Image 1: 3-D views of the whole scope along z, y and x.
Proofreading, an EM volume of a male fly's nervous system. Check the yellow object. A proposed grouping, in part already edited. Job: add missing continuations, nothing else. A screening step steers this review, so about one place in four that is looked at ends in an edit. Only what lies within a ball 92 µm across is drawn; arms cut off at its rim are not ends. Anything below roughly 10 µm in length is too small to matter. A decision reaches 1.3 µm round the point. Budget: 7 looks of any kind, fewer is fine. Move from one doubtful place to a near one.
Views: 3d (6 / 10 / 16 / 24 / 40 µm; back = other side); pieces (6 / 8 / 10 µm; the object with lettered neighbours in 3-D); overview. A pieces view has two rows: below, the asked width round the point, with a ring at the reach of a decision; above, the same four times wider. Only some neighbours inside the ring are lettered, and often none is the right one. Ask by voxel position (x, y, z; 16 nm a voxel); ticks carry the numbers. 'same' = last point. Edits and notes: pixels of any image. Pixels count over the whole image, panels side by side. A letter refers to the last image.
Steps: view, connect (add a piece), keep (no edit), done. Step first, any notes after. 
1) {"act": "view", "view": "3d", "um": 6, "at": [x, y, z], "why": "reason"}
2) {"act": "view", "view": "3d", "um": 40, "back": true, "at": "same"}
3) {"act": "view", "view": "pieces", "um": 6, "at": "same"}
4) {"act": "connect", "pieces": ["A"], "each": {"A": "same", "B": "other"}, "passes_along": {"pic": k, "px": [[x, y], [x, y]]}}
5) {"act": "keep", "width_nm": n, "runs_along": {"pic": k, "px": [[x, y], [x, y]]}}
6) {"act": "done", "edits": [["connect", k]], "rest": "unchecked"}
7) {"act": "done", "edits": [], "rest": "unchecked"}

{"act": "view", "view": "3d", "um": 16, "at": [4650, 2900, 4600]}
==
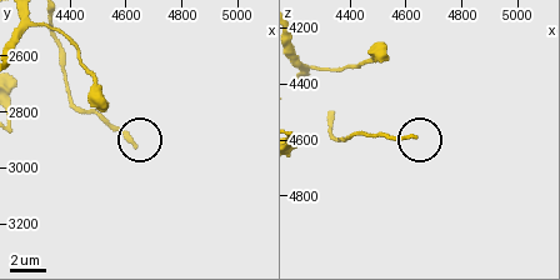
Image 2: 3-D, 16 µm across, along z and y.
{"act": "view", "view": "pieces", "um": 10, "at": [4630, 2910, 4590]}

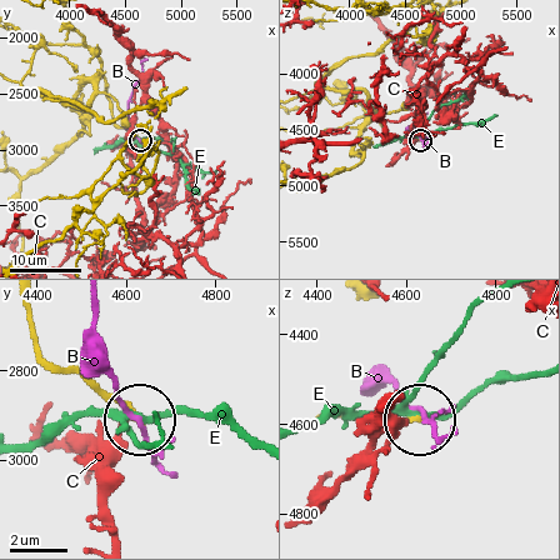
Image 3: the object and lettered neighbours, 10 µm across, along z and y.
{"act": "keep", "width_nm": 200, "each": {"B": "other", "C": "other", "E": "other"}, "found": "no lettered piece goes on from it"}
==
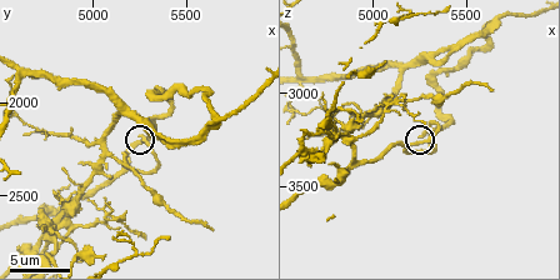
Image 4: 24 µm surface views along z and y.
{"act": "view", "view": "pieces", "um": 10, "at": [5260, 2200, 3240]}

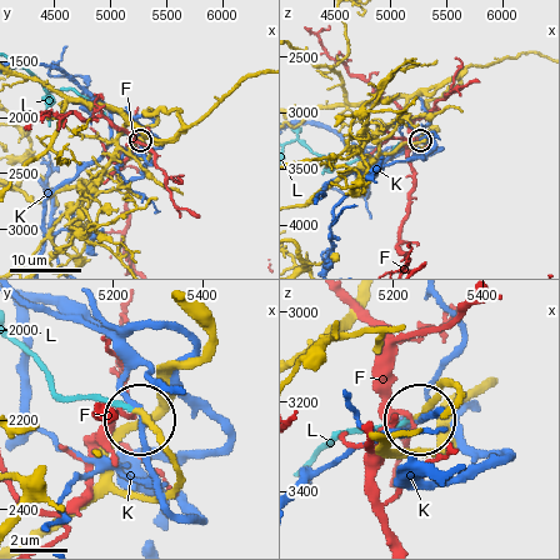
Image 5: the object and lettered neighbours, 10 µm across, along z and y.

§ **TASK TO COMPLETE**
In the entries above, locate every line with the word "whole" and copy it.

§ **ANSWER FOR THIS EXERCISE**
Image 1: 3-D views of the whole scope along z, y and x.
Views: 3d (6 / 10 / 16 / 24 / 40 µm; back = other side); pieces (6 / 8 / 10 µm; the object with lettered neighbours in 3-D); overview. A pieces view has two rows: below, the asked width round the point, with a ring at the reach of a decision; above, the same four times wider. Only some neighbours inside the ring are lettered, and often none is the right one. Ask by voxel position (x, y, z; 16 nm a voxel); ticks carry the numbers. 'same' = last point. Edits and notes: pixels of any image. Pixels count over the whole image, panels side by side. A letter refers to the last image.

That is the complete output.